**Sección del documento**.
+++++

El jefe de la diplomacia iraní conversó con su par francés Jean-Yves Le Drian. Luego, el presidente francés se unió al encuentro para una discusión tildada de “positiva” por el entorno de Macron. También estaban presentes consejeros diplomáticos alemanes y británicos.

El objetivo: mover las líneas en las discusiones para mantener vivo el acuerdo de Viena. Según Pascal Boniface, director del Instituto de Relaciones Internacionales y Estratégicas (IRIS), “Emmanuel Macron quiere ser el campeón del multilateralismo y mostrar que todavía hay un espacio para la negociación”.

“Se puede pensar [como la prensa lo sugiere] que es como una película, que esto no va a llevar a nada, y en efecto no habrá una reconciliación americano-iraní después de esta visita, pero el hecho de que la diplomacia prevalezca sobre el enfrentamiento es una buena cosa”, añade el analista.

Reacción de Estados Unidos

"Sin comentarios": es la única reacción del presidente estadounidense el domingo ante la irrupción iraní en el G7. Donald Trump había sido notificado en persona por Emmanuel Macron unas horas antes de la llegada de Yavad Zarif.

Mientras el inquilino de la Casa Blanca permanecía tranquilo, algunos de sus asesores expresaron su insatisfacción por haber sido informados tan tarde sobre la visita y por ver cómo el enemigo declarado de Washington era recibido con los brazos abiertos por Francia y sus aliados europeos, ante sus narices y a pesar de que el ministro iraní es sometido a sanciones estadounidenses desde hace tres semanas.

Irán, en busca de consenso

Según informa nuestra corresponsal en Teherán Catalina Gómez, la invitación, inesperada para algunos, al ministro Mohamad Yavad Zarif a la cumbre del G7 parece no haber sido una novedad para el Gobierno iraní. El presidente Hasan Rohani aseguró que después del primer encuentro que el ministro de Exteriores había tenido con el presidente francés Emmanuel Macron, el pasado viernes en París, había regresado a casa en busca de “asesoramiento” para seguir adelante con esta nueva ronda de conversaciones sobre el Acuerdo nuclear firmado en el 2015.

A pesar de que el viaje de Zarif ha sido bien recibido por la mayoría de la prensa iraní, el sector más radical ha buscado la oportunidad para criticarlo. El periódico del ala dura, Keyhan, aseguró que este tipo de reuniones eran improductivas y su resultado sería mayor presión para Irán.

Pero a pesar de estas críticas, no hay duda de que el Gobierno iraní está intentado abrir caminos que ayuden a quitarse la presión creada por las duras sanciones impuestas por Estados Unidos. Después de su visita a Europa, Zarif partió inmediatamente para China.

Hoy el presidente Rohani aseguró que si estaba seguro que asistir a una reunión con alguien ayudaría a Irán y a su gente, no dudaría en hacerlo. ¿Conversaciones a la vista? Septiembre en Nueva York en el marco de las Asamblea General de las Naciones Unidas sería el escenario ideal.

+++++

**Datos recopilados**.
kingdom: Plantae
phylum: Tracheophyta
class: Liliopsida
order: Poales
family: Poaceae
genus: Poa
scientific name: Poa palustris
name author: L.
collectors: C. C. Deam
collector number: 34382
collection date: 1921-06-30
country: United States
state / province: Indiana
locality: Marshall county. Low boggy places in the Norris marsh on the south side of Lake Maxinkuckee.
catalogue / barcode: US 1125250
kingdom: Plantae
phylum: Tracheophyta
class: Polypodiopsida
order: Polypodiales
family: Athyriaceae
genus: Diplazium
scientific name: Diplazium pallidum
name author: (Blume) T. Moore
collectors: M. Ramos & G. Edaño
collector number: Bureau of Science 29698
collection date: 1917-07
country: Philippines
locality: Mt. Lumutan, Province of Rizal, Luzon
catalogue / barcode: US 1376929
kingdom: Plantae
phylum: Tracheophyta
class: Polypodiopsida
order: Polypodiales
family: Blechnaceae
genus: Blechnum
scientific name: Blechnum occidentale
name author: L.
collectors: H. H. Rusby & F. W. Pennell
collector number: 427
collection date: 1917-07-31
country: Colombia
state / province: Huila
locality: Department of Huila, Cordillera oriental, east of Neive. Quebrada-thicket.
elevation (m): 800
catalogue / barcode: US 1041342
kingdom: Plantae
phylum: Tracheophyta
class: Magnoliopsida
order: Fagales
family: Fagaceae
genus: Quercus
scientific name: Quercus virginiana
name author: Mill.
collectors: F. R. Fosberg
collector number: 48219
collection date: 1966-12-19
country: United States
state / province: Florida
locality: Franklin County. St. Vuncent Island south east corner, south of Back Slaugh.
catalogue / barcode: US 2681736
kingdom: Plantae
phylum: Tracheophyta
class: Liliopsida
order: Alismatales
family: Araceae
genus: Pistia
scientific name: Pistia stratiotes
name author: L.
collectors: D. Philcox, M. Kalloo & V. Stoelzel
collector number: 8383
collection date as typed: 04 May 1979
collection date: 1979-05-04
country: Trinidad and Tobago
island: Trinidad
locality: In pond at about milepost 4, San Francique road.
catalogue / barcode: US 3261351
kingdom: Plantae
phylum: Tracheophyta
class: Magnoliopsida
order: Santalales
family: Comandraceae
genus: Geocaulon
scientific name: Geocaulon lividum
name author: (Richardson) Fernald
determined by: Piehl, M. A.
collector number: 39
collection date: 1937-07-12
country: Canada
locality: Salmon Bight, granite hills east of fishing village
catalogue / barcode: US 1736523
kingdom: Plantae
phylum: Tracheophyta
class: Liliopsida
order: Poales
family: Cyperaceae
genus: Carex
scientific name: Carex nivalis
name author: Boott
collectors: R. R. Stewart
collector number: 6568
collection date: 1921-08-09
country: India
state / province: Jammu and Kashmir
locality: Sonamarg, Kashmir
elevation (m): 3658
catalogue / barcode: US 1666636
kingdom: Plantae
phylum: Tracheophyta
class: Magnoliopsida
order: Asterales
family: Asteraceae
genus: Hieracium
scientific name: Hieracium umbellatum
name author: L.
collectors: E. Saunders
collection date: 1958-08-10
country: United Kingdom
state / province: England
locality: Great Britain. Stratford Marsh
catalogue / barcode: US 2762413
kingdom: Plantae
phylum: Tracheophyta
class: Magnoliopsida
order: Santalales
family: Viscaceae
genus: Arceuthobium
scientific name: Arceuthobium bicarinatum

+++++

**Tareas pendientes**.
A. Según el artículo sobre la visita de Zarif al G7, ¿a qué país partió Zarif inmediatamente después de su visita a Europa?
B. Transcribe del artículo sobre la visita de Zarif al G7 el fragmento que va desde "Irán, en busca" hasta "en el 2015.".
El listado es material aparte, independiente del artículo.

**Respuestas**.
A. A China.

B.
Irán, en busca de consenso

Según informa nuestra corresponsal en Teherán Catalina Gómez, la invitación, inesperada para algunos, al ministro Mohamad Yavad Zarif a la cumbre del G7 parece no haber sido una novedad para el Gobierno iraní. El presidente Hasan Rohani aseguró que después del primer encuentro que el ministro de Exteriores había tenido con el presidente francés Emmanuel Macron, el pasado viernes en París, había regresado a casa en busca de “asesoramiento” para seguir adelante con esta nueva ronda de conversaciones sobre el Acuerdo nuclear firmado en el 2015.